I've been thinking about this song I wrote this past week called, "Unwind." It's not my usual kind of song, but maybe I'm mad because it's a bit "too true" to what's been going on in my life.
Maybe I'm also mad because it actually seems to be a well crafted, and above average song to listen to. I'm just not sure I should play it out. Of course, what's the worst that could happen? People ignore it or gently clap?
John C. was also like that. He was a bit more finicky, but he was kind of like my creative writing teacher, in that, he wanted to do repeated drafts, which is what you are supposed to do.
I remember reading that Professor Dumbledore once said, "People can be madder at you for being right than being wrong." Well, I think I'm madder at myself for the fact that I wrote a song calling me on all my bullshit. Which makes me think....
Lady Gaga once told Howard Stern that it was completely nerve-wracking for her to make a song public. She said (her words) that, "It was like showing my vagina to everyone." And I get that. I don't have a problem showing my giant scar on my stomach to everyone. However, showing my soul? Well, that's another story. That's a bit difficult.

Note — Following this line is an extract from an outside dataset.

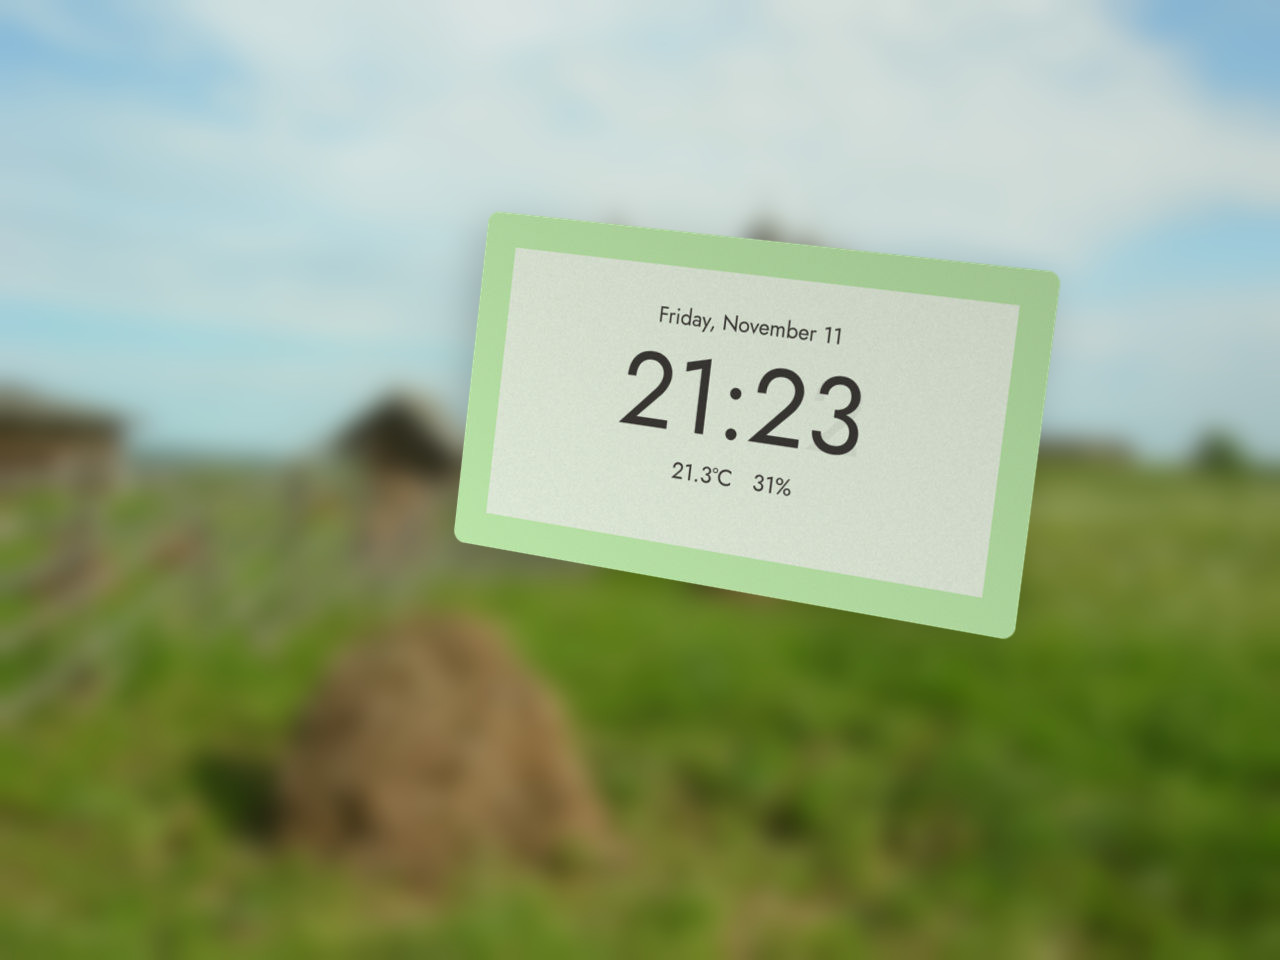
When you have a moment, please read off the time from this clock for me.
21:23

Since I have been sick for the pass two months, I have basically dropped all human contact outside of the house, and that's not good for me. I don't have a realistic measuring stick of reality.
Now that I am checking this post over, I probably should have added it to my blog instead of posting here. But, oh well. It's not going to hurt anything.
Maybe I need to write a new song. The problem is I haven't been getting out, and I get my best ideas from weird things that happen to me. Maybe I need to join a support group for weird people, and ask them about things that have happened to them for song inspiration?
(Side note: This post is kind of split into two parts. Kind of a before and after. What I wrote above is the "before." And the next part is the after.)
So, I finally got to play my song "Unwind" for a person/victim. I got to play it for my friend Danielle.
She gave me some really great feedback. Namely, people know that I do silly, "out there," songs, as well as some serious songs.
Since this is a serious song, I was not sure how it would go over. However, Danielle felt this was a personal and honest song, and she liked it better than my silly stuff.
Maybe it comes off as a more "professional" song? Maybe it "speaks" to people? Or maybe it's just honest? Either way, I'm going to have to play it out to get more feedback.